Friday 12 November 2010

When all that's left is pain

Of course, the elephant in the room "is where on earth was Tony the next night?"
I was surprised by the icredible, continuing pain that engulfed me in the weeks that followed. I did not have the resources to see him through to wholeness. By resources I mean finance, space, time, personal qualities and the co-operation of those who already share my day-to-day existence. I reached a point in which I could understand why someone would chose indifference. All that was left was pain and powerlessness.
I collapsed on the kitchen floor one day, thinking I did not have any freaking leverage. I was always wanting to make my environement more abundant with life an healing, and finding that my leverage was almost non-existent. I wished I was the prime minister or something, not just an average punter. H. pointed out that if I became prime minsiter I'd be surprised by how little leverage I'd have then.
So I racked my brains about the sort of answers I've come across before:
1. "It's the little things that count". True enough I suppose. But the desperate state of modern capitalism is not altered in any significant way when I listen to an anxious prison visitor, watch her kids for the afternoon, or have some tea and cake with an isolated old lady. If anything, those a**hole politicians love it when I do things for free.

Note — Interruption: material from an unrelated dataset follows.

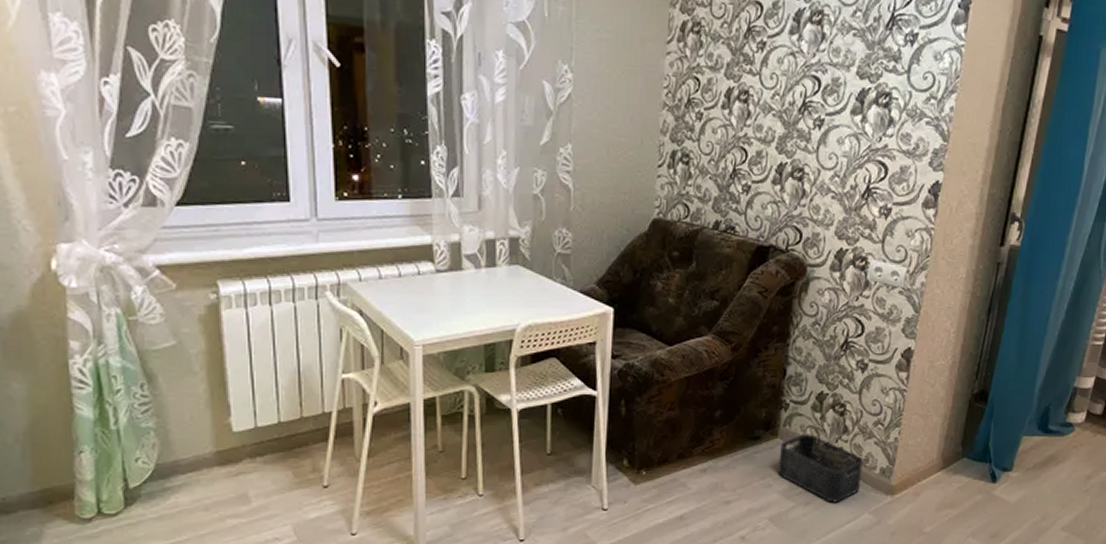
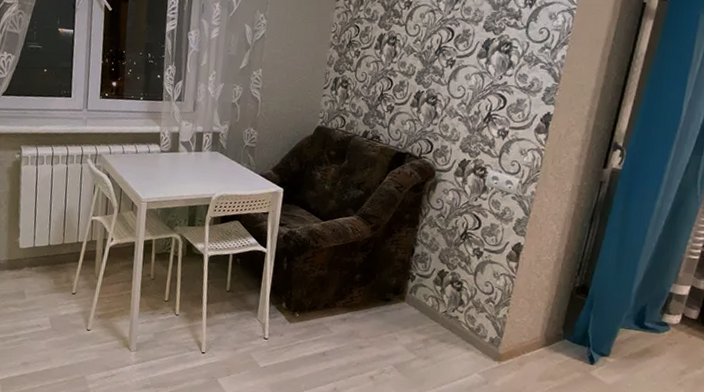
storage bin: present [778,434,863,503] -> none [403,301,475,361]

2. "You're not that disempowered, you're just not willing to think outside your comfortable box". True too. You could move to a new house in a new place with new people and create an environement that could and would accomodate Tony's needs for however long it's called for.
3. "You are extremely cynical for a nonprofit professional". True, I do work in the sector and have plenty of friends, colleagues and contacts who do too. It's pretty crazy that I'm not even thinking of them or their organisations. I'd need to put my cynicism to one side and phone the housing associations I actually personally know, and use my higher degree in bureaucratic hair-splitting to actually fill in some paperwork and write some references.
The answer, I think, will be a combination of the three. I know it works. I've done it. I've had my beginner's luck. My whole experience as a Christian has been characterised by brilliant beginner's luck and early experiences of success ususally followed by a sense of crippling powerlessness and a feeling that I can't possibly wing it again. But in my usual flawed sort of way, maybe I still can.